BEIJING: China defended on Monday its rejection of a UN resolution pressing Syrian President Bashar al-Assad to abandon power, with state media saying Western intervention in Libya, Afghanistan and Iraq showed the error of forced regime change.
The proposed resolution, that would have backed an Arab plan urging Assad to quit after months of worsening bloodshed, would not help ease tension in Syria, said Chinese Foreign Ministry spokesman Liu Weimin.
China joined Russia at the weekend in vetoing the resolution, drawing condemnation from Western governments with US Secretary of State Hillary Clinton calling it a ‘travesty’.
‘China has always taken very seriously developments in Syria, and we have always urged the various sides in Syria to halt violence and especially avoid casualties among innocent civilians,’ Liu told a regular news briefing.
China continued to support the Arab League’s efforts to defuse the conflict, Liu said.
‘Unfortunately, the countries that proposed the resolution forced a vote despite the serious differences among various sides, and this approach was not conducive to the unity and authority of Security Council and is not conducive to the appropriate resolution of the problem.
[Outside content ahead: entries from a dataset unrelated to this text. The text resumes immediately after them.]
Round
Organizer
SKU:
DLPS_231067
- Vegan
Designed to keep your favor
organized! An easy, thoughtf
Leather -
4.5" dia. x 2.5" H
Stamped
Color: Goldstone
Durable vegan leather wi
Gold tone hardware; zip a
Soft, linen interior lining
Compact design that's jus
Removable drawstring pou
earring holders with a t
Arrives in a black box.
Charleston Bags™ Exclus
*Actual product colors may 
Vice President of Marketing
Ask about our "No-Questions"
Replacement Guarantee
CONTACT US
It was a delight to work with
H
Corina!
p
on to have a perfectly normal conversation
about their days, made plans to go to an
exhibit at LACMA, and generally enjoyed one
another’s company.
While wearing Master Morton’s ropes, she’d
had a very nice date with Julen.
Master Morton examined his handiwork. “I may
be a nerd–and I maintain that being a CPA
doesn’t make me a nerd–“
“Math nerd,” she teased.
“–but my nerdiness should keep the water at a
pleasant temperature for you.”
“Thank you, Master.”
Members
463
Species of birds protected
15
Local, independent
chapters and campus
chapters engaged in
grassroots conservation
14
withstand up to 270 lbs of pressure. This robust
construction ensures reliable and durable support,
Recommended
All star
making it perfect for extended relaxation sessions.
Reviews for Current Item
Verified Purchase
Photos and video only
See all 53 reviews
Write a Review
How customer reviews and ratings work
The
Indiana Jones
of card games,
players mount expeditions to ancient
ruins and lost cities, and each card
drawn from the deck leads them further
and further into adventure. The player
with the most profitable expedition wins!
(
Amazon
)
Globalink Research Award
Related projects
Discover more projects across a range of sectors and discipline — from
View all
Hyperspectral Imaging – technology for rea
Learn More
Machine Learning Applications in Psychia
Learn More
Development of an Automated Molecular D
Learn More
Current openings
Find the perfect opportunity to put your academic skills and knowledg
Therefore, China voted against the draft resolution.’
‘On the Syria issue, China is not favouring either side or deliberately backing anyone,’ he added.
Asked about an accusation from the US ambassador to the United Nations that China would have blood on its hand, Liu said: ‘China does not accept such accusations’.
The conflicting Chinese and Western positions on Syria exposed a more general rift about how China should use its rising influence and whether it should foresake its long-standing, albeit unevenly applied, principle of non-interference in other countries’ domestic conflicts.
Russia and China’s veto came a day after activists say that Syrian forces bombarded a district of the city of Homs, killing more than 200 people in the worst bloodshed of the 11-month Syrian uprising.
Syrian forces bombarded the city again early on Monday, killing 15 people, activists and residents said.
All 13 other members of the Security Council voted for the resolution, which also called for a withdrawal of Syrian troops from towns and the beginning of a transition to democracy.
China’s siding with Russia over Syria could add to irritants with the United States. Vice President Xi Jinping is due to visit there next week, burnishing his credentials as the Communist Party’s likely next top leader.
The US ambassador to the United Nations, Susan Rice, said she was ‘disgusted’ by Russia and China’s vetoes.
‘Any further bloodshed that flows will be on their hands,’ she said.
The People’s Daily, the top newspaper of China’s ruling Communist Party, also set out in a commentary a defence of the decision, suggesting Chinese distrust of Western intervention lay behind it.
‘The situation in Syria continues to deteriorate and numbers of civilian casualties keep rising,’ the newspaper, which echoes government thinking, said in the commentary.
‘Vetoing the draft Security Council resolution does not mean we are giving free rein to letting this heart-rending state of affairs continue.’
The author of the commentary used the pen name ‘Zhong Sheng’, which can mean ‘voice of China’ and is often used to give the government’s position on foreign policy.
It was China, not its Western critics, who had acted ‘responsibly’ for the sake of the Syrian people, the People’s Daily said in the commentary. (Reuters)
‘Currently, the situation in Syria is extremely complex. Simplistically supporting one side and suppressing the other might seem a helpful way of turning things around, but in fact it would be sowing fresh seeds of disaster,’ said the paper.
China and the United States have also sparred over Iran, which faces tightened Western sanctions over its nuclear ambitions.
The People’s Daily laid bare broader Chinese concerns about US-backed action in the Arab world and beyond. China is one of the five permanent U.N. Security Council members that hold the power to veto resolutions.
In March, China abstained from a Security Council vote that authorised Western military intervention in Libya.
The resolution became the basis for a NATO air campaign that led to the overthrow of Muammar Gaddafi, despite misgivings from Beijing and Moscow about the expanded campaign, which they said went beyond the resolution.
‘Whatever the (Syria) resolution may have said on paper, both China and Russia worried that it could have laid the way for legitimising another armed intervention,’ said Guo Xian’gang, a senior research fellow at the China Institute of International Studies, a government-run think tank in Beijing.
‘Previously, on the Libya issue, China did not exercise a veto, and as a result the Western powers used armed force beyond the UN mandate,’ Guo, an expert on the Middle East, told Reuters.